首をひねりました。この慇懃さと毒気の無さはなんだろう?
はたと気がつきました。
この慇懃さは、ファミレスやファーストフードのバイトのマニュアル化された慇懃さと同じ……かれらは、バイトや派遣で、そういう接客態度が身にしみこんでいるのではないかしらん。なかば気の毒に思い、なかば、このマニュアル化された慇懃さが鼻につきます。
では、この毒気の無さはなんであろうか? 思うに、芝居とはこういうものだと思いこんでいるのではないでしょうか。たとえ、公演後、派遣切りに遭おうとも観客に夢を与えることが芝居の使命なんだと。いや、考えすぎか……
いまの若い人たちは、芝居のウラのことには、わたしたちが及ばないほど知識が豊かであり、小屋の機材の使い方にも慣れている様子であります。照明や音響による心理描写や、情景描写がうまい。しかし肝心の表現する本が貧しい。創作劇が多いですね。既成の台本はあまりやりたがろうとはしない。わたしたちが若かったころは、別役実、安部公房、清水邦夫、つかこうへい、イヨネスコ、ブレヒト、ベケットなどをよくやりました。

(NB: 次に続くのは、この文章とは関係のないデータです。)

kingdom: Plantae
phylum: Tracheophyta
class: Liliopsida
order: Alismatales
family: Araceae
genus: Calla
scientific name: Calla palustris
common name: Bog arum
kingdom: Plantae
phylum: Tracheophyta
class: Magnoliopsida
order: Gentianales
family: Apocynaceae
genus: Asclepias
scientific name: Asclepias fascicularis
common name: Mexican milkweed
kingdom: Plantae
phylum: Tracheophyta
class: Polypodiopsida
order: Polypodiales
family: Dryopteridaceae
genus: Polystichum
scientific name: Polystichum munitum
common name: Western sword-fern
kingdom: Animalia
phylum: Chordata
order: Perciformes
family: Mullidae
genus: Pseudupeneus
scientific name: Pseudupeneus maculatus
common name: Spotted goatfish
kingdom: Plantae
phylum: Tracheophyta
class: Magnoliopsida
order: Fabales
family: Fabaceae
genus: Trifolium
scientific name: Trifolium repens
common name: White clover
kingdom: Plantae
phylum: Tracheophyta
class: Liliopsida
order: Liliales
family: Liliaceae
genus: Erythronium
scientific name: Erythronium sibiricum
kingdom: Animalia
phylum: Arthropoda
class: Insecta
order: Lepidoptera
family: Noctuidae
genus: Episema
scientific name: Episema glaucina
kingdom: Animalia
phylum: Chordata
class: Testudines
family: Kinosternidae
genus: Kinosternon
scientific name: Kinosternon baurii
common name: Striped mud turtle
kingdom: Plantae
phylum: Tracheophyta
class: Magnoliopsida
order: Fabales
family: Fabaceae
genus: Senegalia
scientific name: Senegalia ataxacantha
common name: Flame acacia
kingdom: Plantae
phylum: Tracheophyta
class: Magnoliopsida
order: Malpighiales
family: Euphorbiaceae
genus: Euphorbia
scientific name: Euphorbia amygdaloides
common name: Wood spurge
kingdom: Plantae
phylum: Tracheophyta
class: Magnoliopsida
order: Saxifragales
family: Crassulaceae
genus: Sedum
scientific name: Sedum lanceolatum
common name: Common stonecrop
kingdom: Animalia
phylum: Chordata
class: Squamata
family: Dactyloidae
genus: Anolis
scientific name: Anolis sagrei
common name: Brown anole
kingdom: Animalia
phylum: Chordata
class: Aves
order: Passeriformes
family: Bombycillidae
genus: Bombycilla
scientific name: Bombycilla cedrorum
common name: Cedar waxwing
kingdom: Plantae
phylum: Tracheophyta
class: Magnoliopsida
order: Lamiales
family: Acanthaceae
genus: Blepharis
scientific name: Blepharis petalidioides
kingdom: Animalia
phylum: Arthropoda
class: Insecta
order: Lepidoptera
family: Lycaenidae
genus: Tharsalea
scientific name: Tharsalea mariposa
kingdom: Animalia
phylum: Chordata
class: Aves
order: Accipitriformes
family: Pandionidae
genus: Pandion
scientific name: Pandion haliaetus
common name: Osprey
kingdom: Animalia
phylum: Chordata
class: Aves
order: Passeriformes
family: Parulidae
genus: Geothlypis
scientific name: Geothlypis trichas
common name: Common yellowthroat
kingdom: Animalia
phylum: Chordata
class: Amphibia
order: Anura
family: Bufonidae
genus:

いまは、それだけ若い人の心をつかむ作家が見あたらないのかもしれませんが、ハナから読んでいないのではないだろうかという気がします。
書店の演劇書コーナーが無くなった、もしくは大幅に縮小されてきたことがそれを証拠だてているように思うのですが。単に、出版不況のあらわれ……なのかもしれませんが。
わたしは、二十歳のころから本を書くようになりましたが、それまでに、二百本ほどは他人様の本を読んでいました。それでも年寄り……もとい、先輩たちは、「大橋君、君の本はおもしろいんだけど、もっと古典を読まなくっちゃ」と、にこやかに苦言を呈されました。そのうちのお一人は、わざわざ、大阪にお立ちよりのとき、わたしを呼び出され、三時間にわたって、お小言をいただきました。このお方は六十歳から、独学でノルウエー語を独習され、十年かかって、イプセンの全作品を翻訳された原千代海師であります。師は、ハリハリ鍋をつつきながら、「大橋君。きみは何冊くらい他人様の本を読んだの?」「はあ、四五百本は……」「ふーん……少し少ないなあ」「どのくらい少ないんでしょうか……?」「ゼロが二つほど足らない」「…………」
何事も古き世のみぞ慕わしき……でありました。